A Romaria de Nossa Senhora da Saúde em Terras de Cambra (I)

A Romaria de Nossa Senhora da Saúde em Terras de Cambra (I)
Manuel de Almeida

(Publicado no nº 673 de 15.7.1999 da Voz de Cambra)  

Apesar de não ser muito antiga, a romaria de Nossa Senhora da Saúde em Vale Cambra, realizada todos os anos em 14 e 15 de Agosto,  é a mais conhecida e como tal a mais concorrida de todo o concelho.

Nesse dia, aí afluem milhares de forasteiros, vindos um pouco de todo o lado, com destaque para os da beira mar, sobretudo da Murtosa e Pardilhó, locais  onde a fé em Nossa Senhora se mantém bem viva, como recentemente podemos constatar.

Não está ainda  bem explicada a razão do aparecimento e desenvolvimento da fé no local.
* * *
- [O que se pede]:
Reproduza palavra por palavra o trecho do texto sobre a romaria de Nossa Senhora da Saúde que abre com as palavras em que consta "Nesse dia, aí" e fecha com "recentemente podemos constatar.".

- [Entradas de dados extraídos]:
* * *
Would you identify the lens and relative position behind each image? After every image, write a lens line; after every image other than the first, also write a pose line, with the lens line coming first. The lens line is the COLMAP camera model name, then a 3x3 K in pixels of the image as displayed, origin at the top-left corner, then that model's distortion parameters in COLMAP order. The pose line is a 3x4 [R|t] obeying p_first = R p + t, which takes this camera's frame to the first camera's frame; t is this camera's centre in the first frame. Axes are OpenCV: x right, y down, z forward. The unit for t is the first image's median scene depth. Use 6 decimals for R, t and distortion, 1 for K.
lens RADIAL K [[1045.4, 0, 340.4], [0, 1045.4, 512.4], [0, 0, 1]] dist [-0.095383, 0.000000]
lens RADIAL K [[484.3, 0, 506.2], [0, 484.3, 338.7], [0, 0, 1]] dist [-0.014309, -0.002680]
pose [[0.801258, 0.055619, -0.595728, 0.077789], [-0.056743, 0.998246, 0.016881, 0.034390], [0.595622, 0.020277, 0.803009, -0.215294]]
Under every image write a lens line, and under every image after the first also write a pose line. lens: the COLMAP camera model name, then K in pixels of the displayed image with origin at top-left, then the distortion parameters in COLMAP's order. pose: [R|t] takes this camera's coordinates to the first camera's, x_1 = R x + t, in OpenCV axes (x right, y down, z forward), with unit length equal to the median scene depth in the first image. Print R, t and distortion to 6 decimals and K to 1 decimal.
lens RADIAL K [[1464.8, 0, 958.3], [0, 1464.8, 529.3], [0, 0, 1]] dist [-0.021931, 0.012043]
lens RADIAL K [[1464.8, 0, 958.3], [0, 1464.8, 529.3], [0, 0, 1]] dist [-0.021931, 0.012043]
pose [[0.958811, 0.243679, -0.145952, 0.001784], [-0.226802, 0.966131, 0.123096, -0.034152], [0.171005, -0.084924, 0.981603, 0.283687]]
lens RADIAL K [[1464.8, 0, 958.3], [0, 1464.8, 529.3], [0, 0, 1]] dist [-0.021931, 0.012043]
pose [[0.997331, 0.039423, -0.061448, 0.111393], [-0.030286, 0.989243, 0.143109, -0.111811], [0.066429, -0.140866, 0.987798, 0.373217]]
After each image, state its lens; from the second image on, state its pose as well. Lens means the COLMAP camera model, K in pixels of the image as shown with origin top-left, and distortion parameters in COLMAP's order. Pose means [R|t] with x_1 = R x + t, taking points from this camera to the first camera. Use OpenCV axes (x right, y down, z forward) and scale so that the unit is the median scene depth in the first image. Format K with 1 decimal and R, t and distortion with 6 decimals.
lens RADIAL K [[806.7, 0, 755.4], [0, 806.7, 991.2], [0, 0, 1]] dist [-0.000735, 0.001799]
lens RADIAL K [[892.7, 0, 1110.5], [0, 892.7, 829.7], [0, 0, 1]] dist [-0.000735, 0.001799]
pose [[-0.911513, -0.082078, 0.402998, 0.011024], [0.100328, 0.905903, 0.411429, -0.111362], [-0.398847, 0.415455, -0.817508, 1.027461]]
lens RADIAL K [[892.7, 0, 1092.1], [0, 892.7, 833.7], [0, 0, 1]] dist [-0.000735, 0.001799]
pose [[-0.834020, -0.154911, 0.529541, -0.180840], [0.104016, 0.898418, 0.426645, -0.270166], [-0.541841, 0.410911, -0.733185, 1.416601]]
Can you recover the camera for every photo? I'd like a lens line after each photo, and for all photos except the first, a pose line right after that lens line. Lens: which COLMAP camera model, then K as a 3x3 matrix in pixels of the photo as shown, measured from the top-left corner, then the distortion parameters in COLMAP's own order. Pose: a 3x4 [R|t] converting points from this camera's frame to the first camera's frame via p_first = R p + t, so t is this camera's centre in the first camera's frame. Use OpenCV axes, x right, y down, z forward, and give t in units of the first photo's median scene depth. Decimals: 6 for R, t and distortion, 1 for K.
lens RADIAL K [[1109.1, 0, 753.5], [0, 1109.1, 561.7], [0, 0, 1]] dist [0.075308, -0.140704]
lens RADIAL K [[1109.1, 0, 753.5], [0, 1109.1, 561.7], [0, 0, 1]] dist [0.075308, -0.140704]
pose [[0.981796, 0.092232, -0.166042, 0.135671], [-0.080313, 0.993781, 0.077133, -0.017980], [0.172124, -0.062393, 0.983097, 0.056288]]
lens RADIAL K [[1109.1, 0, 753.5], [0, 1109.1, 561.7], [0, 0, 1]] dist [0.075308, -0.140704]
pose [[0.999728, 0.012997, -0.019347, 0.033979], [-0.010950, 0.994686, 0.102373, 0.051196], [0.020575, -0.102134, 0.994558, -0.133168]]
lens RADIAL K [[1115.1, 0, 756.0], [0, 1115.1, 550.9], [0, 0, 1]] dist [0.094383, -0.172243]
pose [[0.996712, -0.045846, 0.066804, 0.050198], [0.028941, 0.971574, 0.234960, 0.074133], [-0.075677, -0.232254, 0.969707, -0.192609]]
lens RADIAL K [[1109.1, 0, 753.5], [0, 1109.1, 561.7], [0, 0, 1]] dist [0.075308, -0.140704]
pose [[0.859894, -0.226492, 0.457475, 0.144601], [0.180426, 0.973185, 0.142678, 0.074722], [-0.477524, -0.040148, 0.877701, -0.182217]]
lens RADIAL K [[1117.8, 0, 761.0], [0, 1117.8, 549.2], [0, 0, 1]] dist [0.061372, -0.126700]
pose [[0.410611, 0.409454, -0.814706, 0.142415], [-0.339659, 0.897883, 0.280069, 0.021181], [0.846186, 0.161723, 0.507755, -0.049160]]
* * *
- [Resposta]:
Nesse dia, aí afluem milhares de forasteiros, vindos um pouco de todo o lado, com destaque para os da beira mar, sobretudo da Murtosa e Pardilhó, locais  onde a fé em Nossa Senhora se mantém bem viva, como recentemente podemos constatar.